Text passage
####################

Objective: To investigate the efficacy of the PAPNET Testing System and its ability to detect significant areas on clinically important false negative gynecologic smears.
Study design: Sixty-two gynecologic smears that had been obtained from women studied in a previous case-control investigation, completed in 1987, and had originally been interpreted as negative were rescreened by two independent, blind cytotechnologist-cytopathologist teams. Twenty-nine of these "negative" smears were from 19 women who had been subsequently diagnosed with invasive squamous cell carcinoma and had self-reported a history of only negative gynecologic smears. Thirty-three smears were from 33 control women who did not develop cervical cancer. One team, at the University of Southern California (USC), manually rescreened the smears as part of the original study. The other team, at the University of California at Los Angeles (UCLA), recently used the PAPNET Testing System to rescreen the same smears. This computer-assisted system utilizes neural network technology to recognize and select potentially abnormal cell scenes on a conventionally prepared gynecologic smear. The PAPNET-selected scenes are displayed for review by trained cytologists, who ultimately diagnose the smear.

####################

Extracted records

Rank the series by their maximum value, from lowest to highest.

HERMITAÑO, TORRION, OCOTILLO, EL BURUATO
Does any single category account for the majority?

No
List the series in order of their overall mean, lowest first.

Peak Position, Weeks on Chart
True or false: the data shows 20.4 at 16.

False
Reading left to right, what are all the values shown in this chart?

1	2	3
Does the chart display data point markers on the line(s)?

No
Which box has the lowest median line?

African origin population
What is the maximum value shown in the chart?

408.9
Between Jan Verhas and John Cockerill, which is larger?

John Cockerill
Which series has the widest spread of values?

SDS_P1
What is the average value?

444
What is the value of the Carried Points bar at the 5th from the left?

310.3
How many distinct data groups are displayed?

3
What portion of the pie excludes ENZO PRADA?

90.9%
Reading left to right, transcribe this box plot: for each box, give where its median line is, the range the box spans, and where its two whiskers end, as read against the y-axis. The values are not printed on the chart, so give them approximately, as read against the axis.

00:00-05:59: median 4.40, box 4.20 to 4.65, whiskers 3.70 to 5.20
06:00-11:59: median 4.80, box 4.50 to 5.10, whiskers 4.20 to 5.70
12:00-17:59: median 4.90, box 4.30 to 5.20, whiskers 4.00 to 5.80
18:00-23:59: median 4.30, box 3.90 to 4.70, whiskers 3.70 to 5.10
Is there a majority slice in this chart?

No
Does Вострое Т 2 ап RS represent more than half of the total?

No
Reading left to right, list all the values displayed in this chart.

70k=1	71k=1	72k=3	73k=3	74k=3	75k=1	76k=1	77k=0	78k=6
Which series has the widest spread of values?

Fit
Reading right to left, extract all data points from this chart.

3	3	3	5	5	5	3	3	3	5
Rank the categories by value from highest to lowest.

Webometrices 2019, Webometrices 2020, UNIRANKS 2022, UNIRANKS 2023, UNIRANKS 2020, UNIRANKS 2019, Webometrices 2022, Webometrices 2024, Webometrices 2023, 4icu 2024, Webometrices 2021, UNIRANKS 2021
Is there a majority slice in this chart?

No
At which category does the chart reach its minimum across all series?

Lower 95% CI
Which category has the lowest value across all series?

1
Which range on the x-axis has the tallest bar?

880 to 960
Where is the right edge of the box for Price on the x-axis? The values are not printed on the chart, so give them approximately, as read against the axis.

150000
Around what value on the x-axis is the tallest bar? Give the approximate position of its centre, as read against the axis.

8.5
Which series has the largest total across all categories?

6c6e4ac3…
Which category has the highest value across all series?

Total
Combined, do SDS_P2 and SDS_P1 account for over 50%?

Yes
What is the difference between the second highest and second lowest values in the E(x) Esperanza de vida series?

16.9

####################

Tasks to perform
1. According to the study abstract, why did the UCLA team rescreen the smears with the PAPNET Testing System? Answer in one to three sentences.
2. Duplicate everything in the study abstract from "Objective: To investigate" down to "false negative gynecologic smears.".

Solution list
1. The smears were rescreened with the PAPNET Testing System to investigate the system's efficacy. The study also tested its ability to detect significant areas on clinically important false negative gynecologic smears.

2.
Objective: To investigate the efficacy of the PAPNET Testing System and its ability to detect significant areas on clinically important false negative gynecologic smears.